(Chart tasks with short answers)
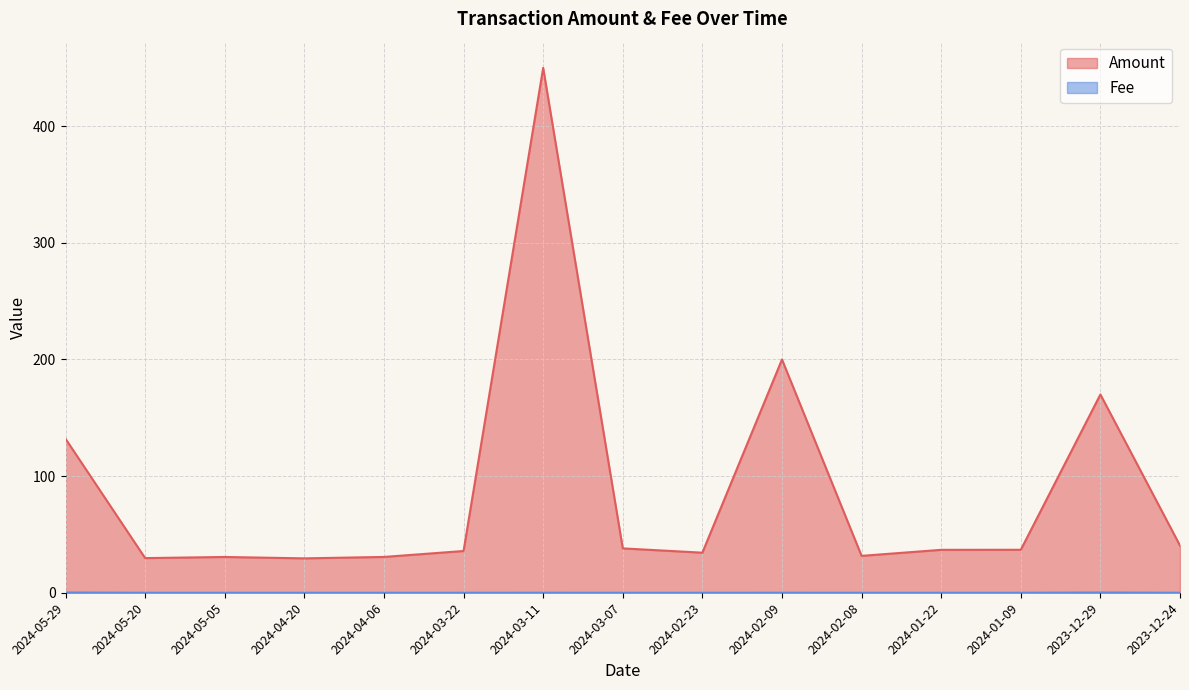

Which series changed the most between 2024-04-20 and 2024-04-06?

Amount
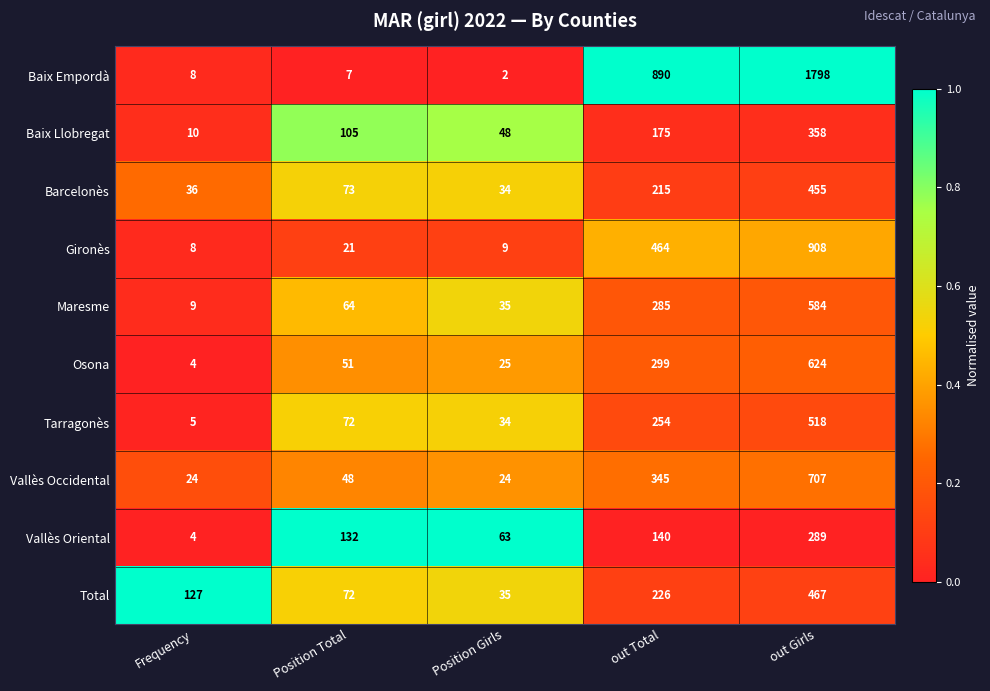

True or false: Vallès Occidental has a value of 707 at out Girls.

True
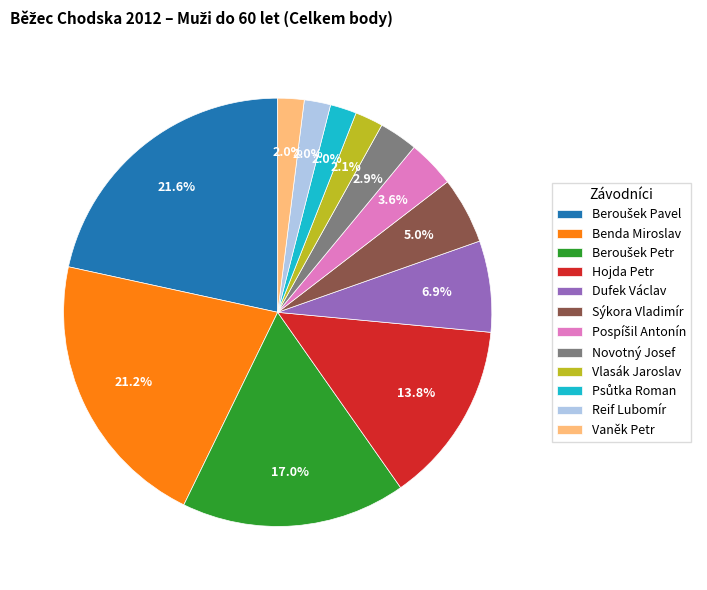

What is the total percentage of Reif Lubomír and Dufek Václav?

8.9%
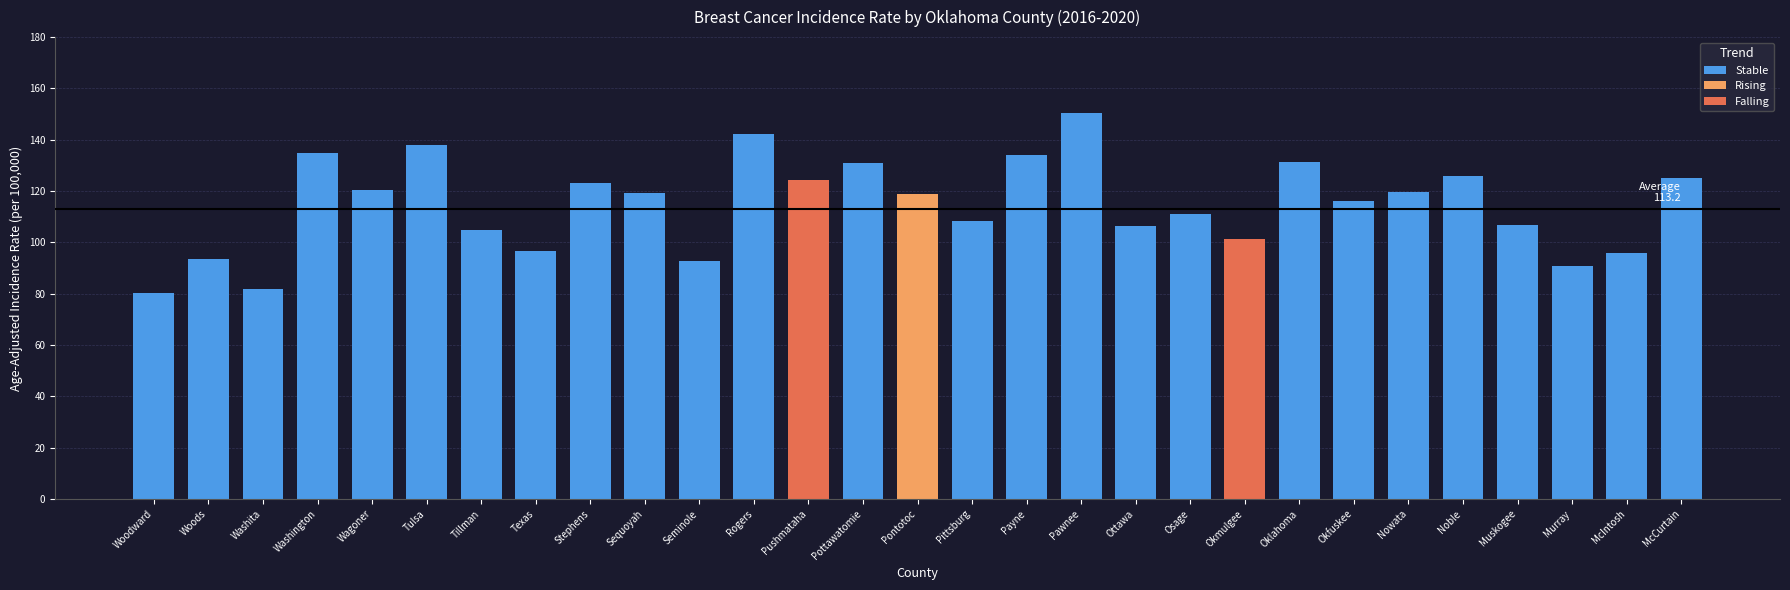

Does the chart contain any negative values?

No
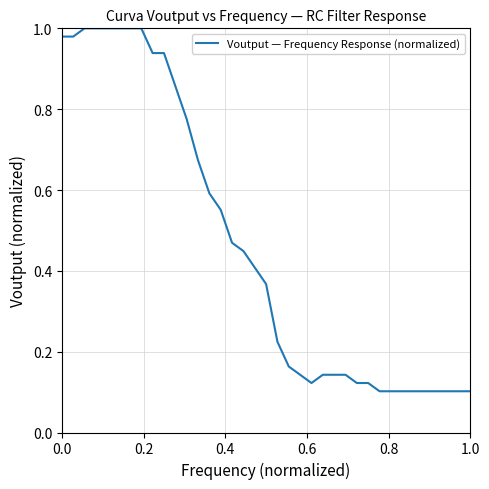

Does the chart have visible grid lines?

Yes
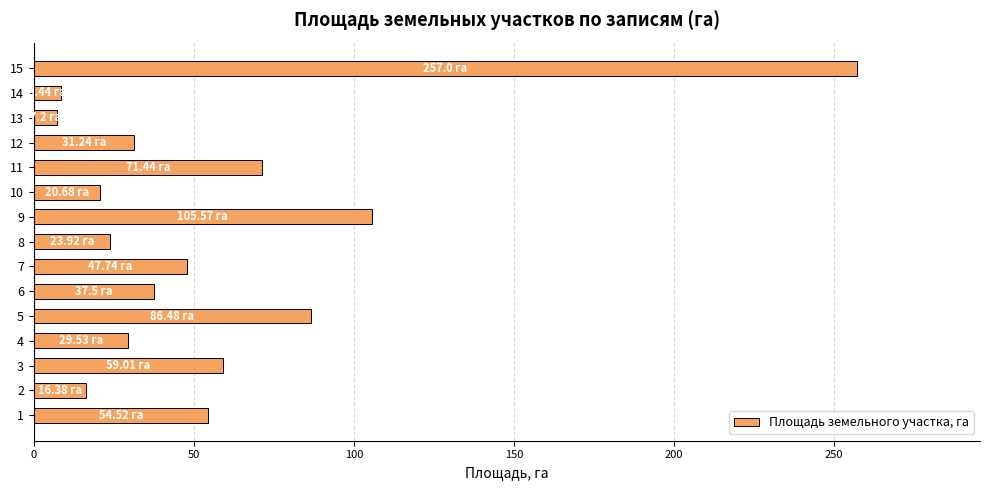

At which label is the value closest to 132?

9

Try it:
Pull out every line of the records above that contains the word "Does", and copy each of those lines in full.

Your response:
Does the chart contain any negative values?
Does the chart have visible grid lines?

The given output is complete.